Task prompt:
Leave the pictures out. Transcribe exactly every line from the start of the records through the one containing "mPDF requirement needs".

Exercise inputs: Begin

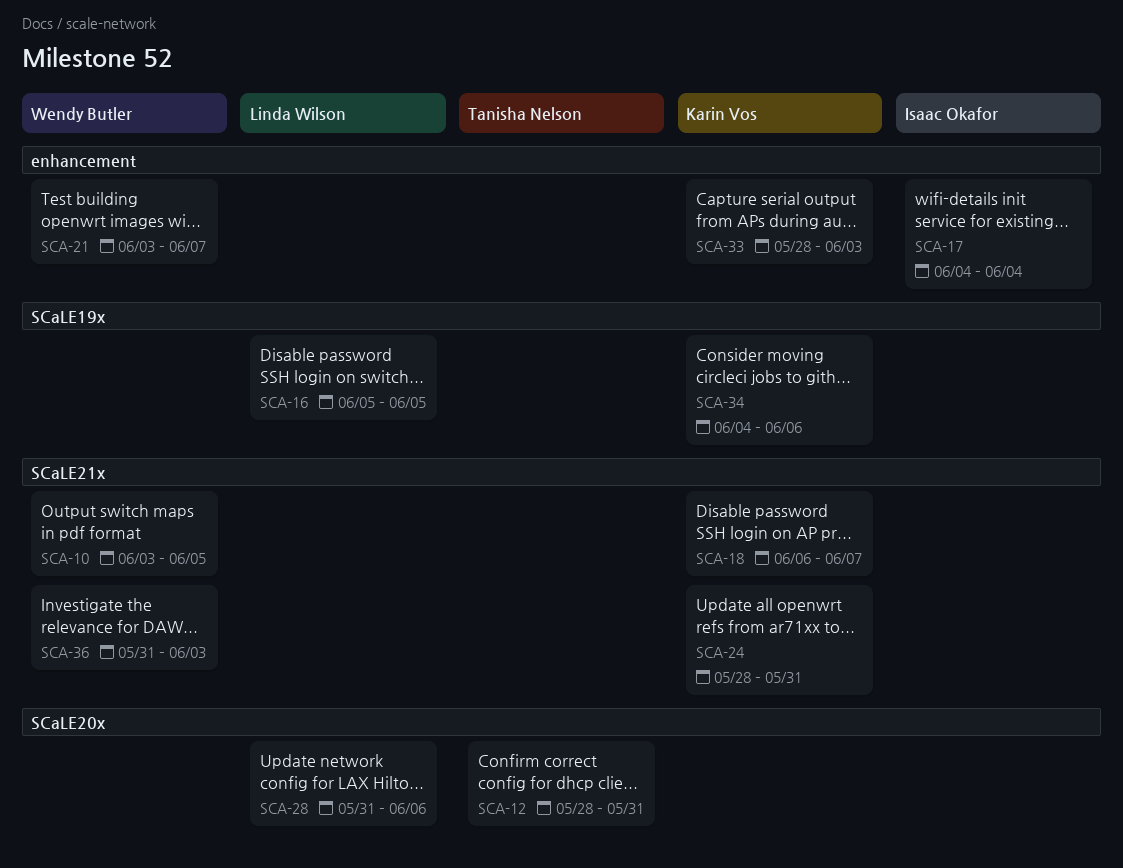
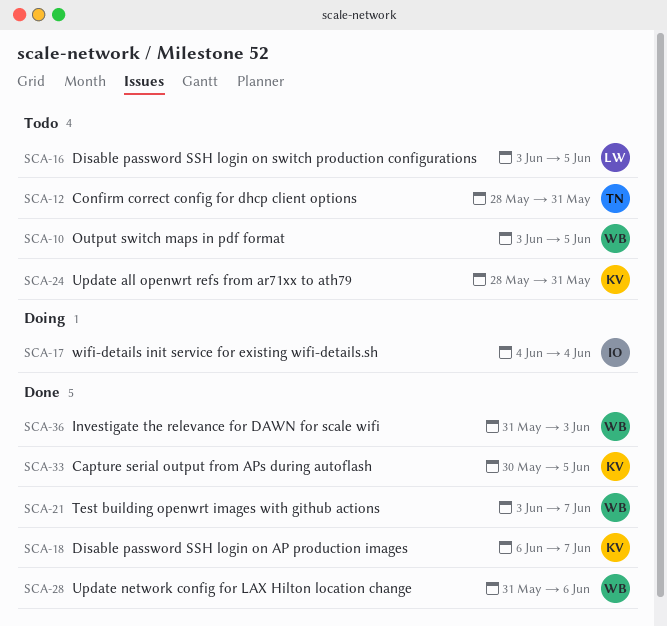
SCA-16, start: Jun 5 -> Jun 3
SCA-28, owner: Linda Wilson -> Wendy Butler
SCA-33, start: May 28 -> May 30
SCA-33, due: Jun 3 -> Jun 5
SCA-34: present -> none

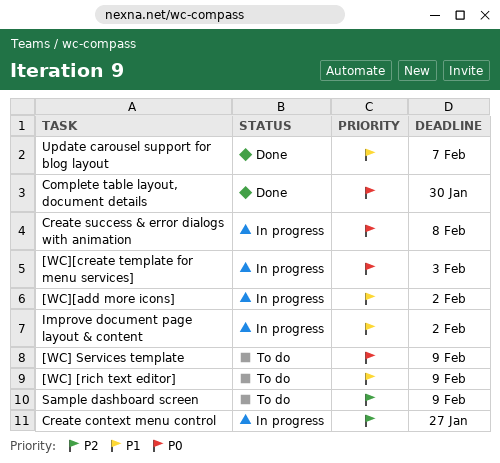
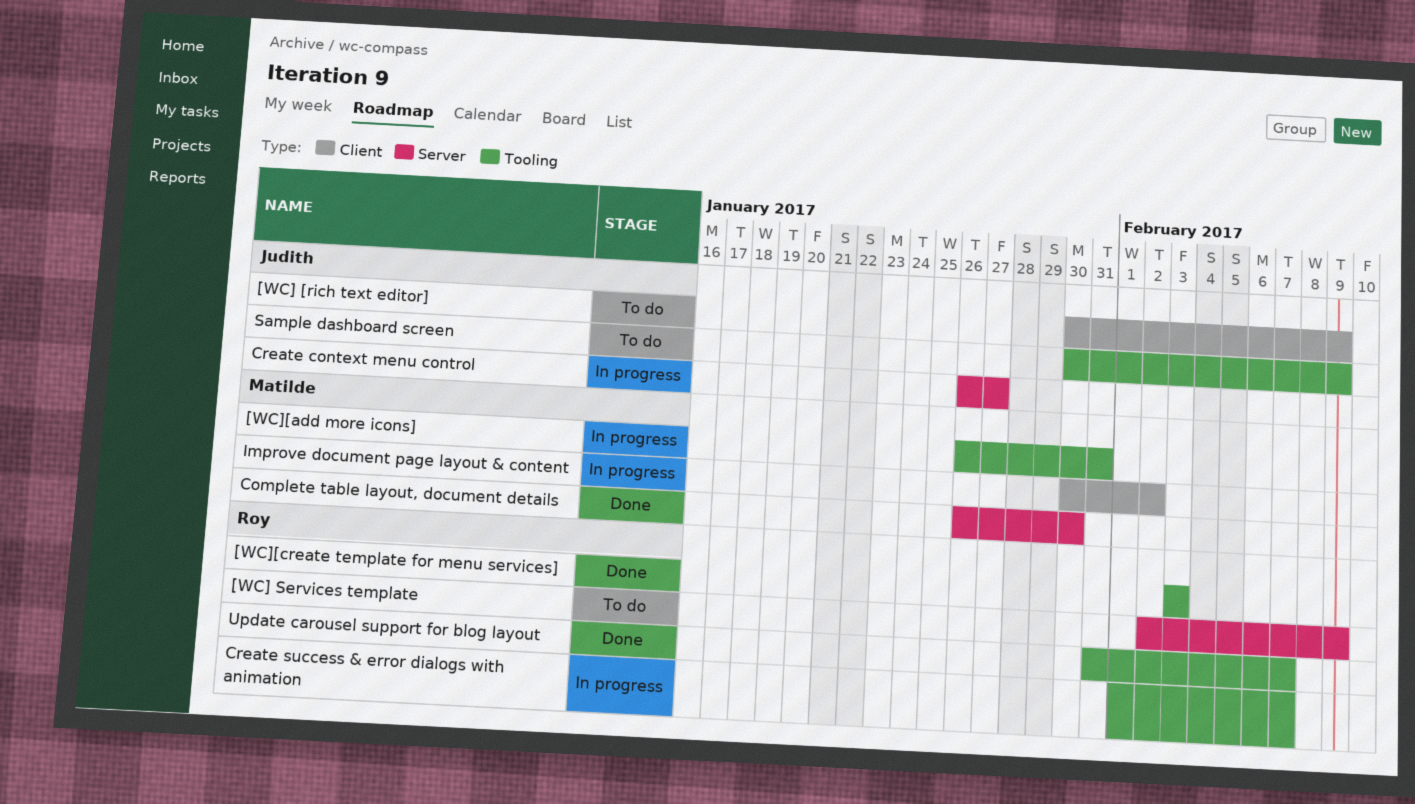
[WC][add more icons], due: Feb 2 -> Jan 31
[WC][create template for menu services], status: In progress -> Done
Create success & error dialogs with animation, due: Feb 8 -> Feb 7

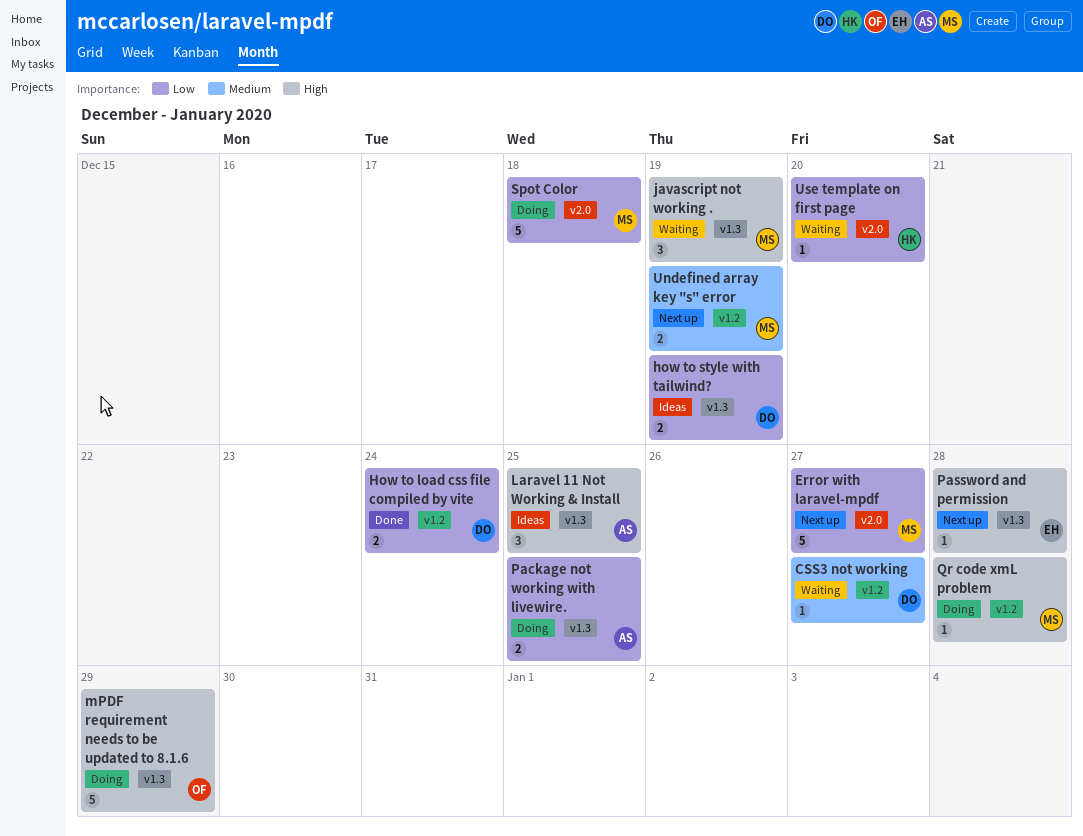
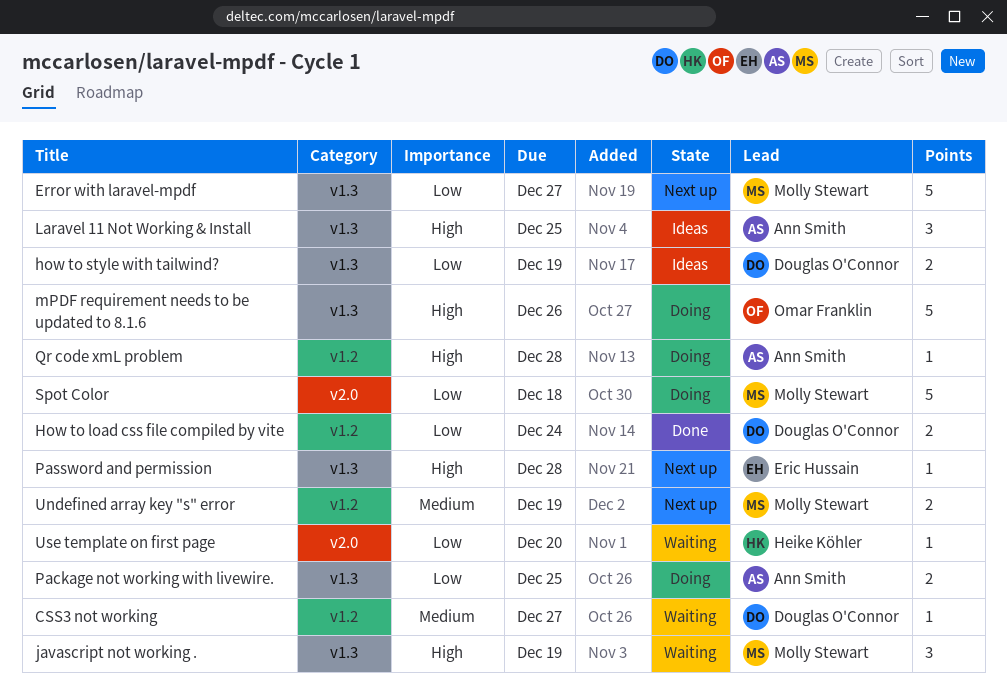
Error with laravel-mpdf, label: v2.0 -> v1.3
mPDF requirement needs to be updated to 8.1.6, due: Dec 29 -> Dec 26
Qr code xmL problem, owner: Molly Stewart -> Ann Smith

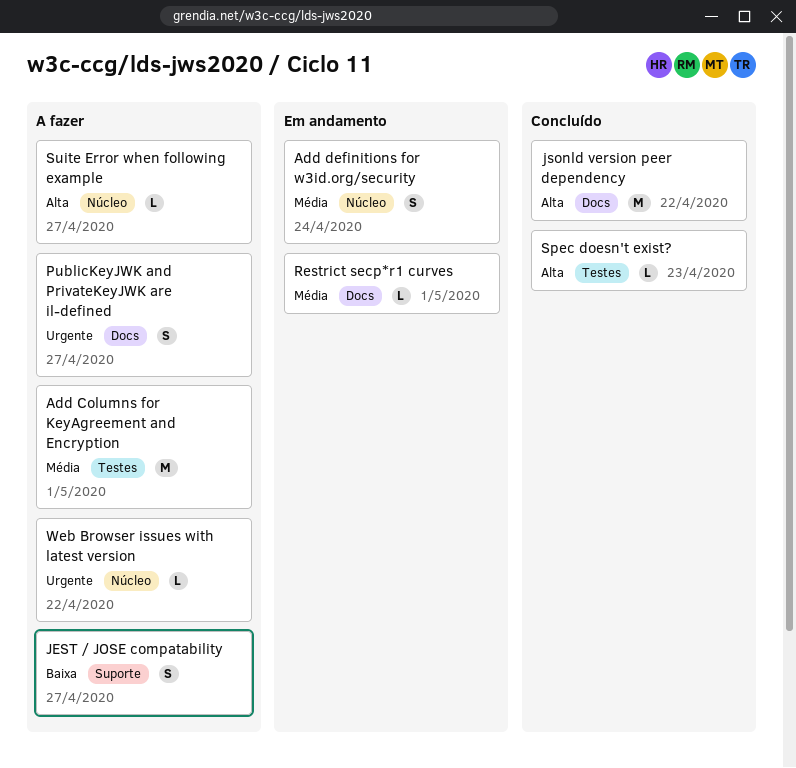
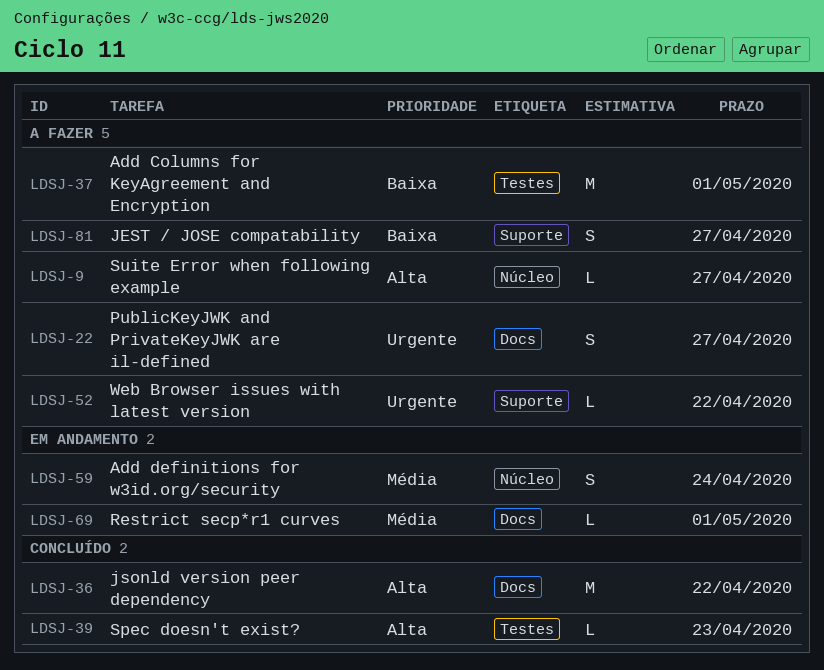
Add Columns for KeyAgreement and Encryption, priority: Média -> Baixa
Web Browser issues with latest version, label: Núcleo -> Suporte

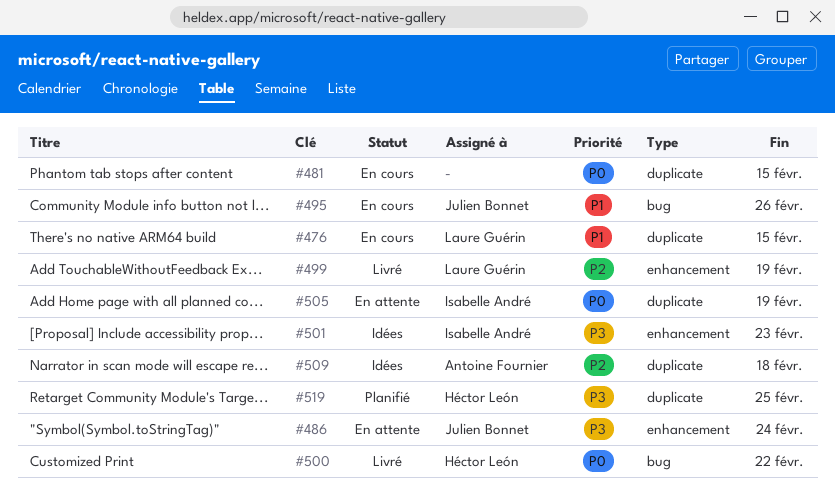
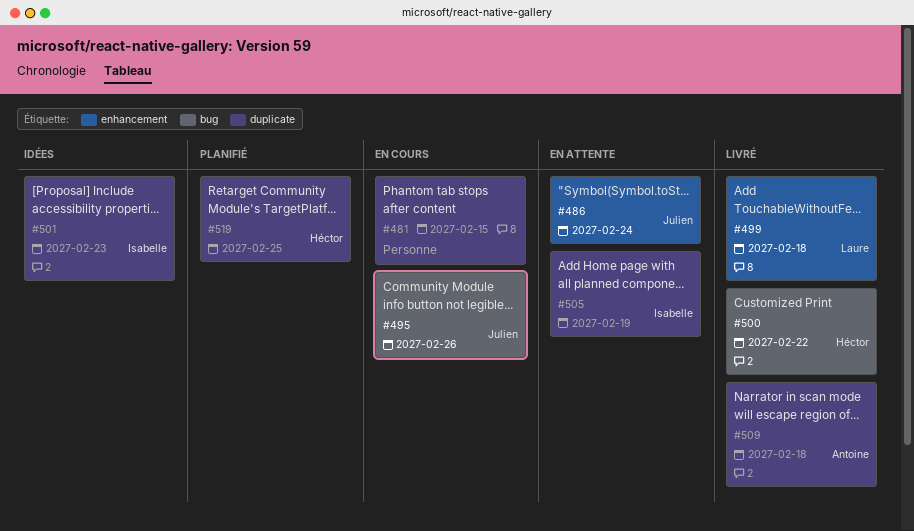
#476: present -> none
#499, due: Feb 19 -> Feb 18
#501, label: enhancement -> duplicate
#509, status: Idées -> Livré

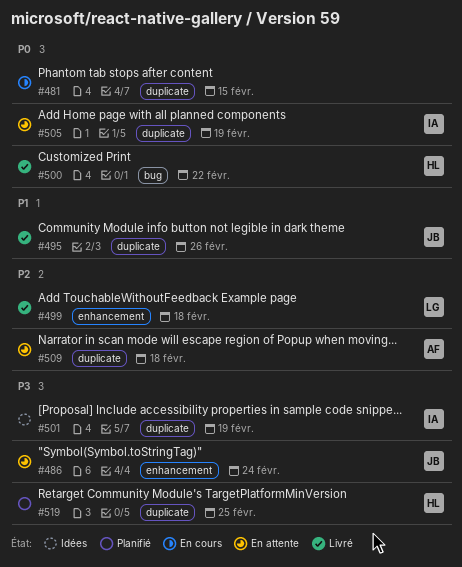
#495, status: En cours -> Livré
#495, label: bug -> duplicate
#501, due: Feb 23 -> Feb 19
#509, status: Livré -> En attente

Exercise inputs: End

Result:
SCA-16, start: Jun 5 -> Jun 3
SCA-28, owner: Linda Wilson -> Wendy Butler
SCA-33, start: May 28 -> May 30
SCA-33, due: Jun 3 -> Jun 5
SCA-34: present -> none

[WC][add more icons], due: Feb 2 -> Jan 31
[WC][create template for menu services], status: In progress -> Done
Create success & error dialogs with animation, due: Feb 8 -> Feb 7

Error with laravel-mpdf, label: v2.0 -> v1.3
mPDF requirement needs to be updated to 8.1.6, due: Dec 29 -> Dec 26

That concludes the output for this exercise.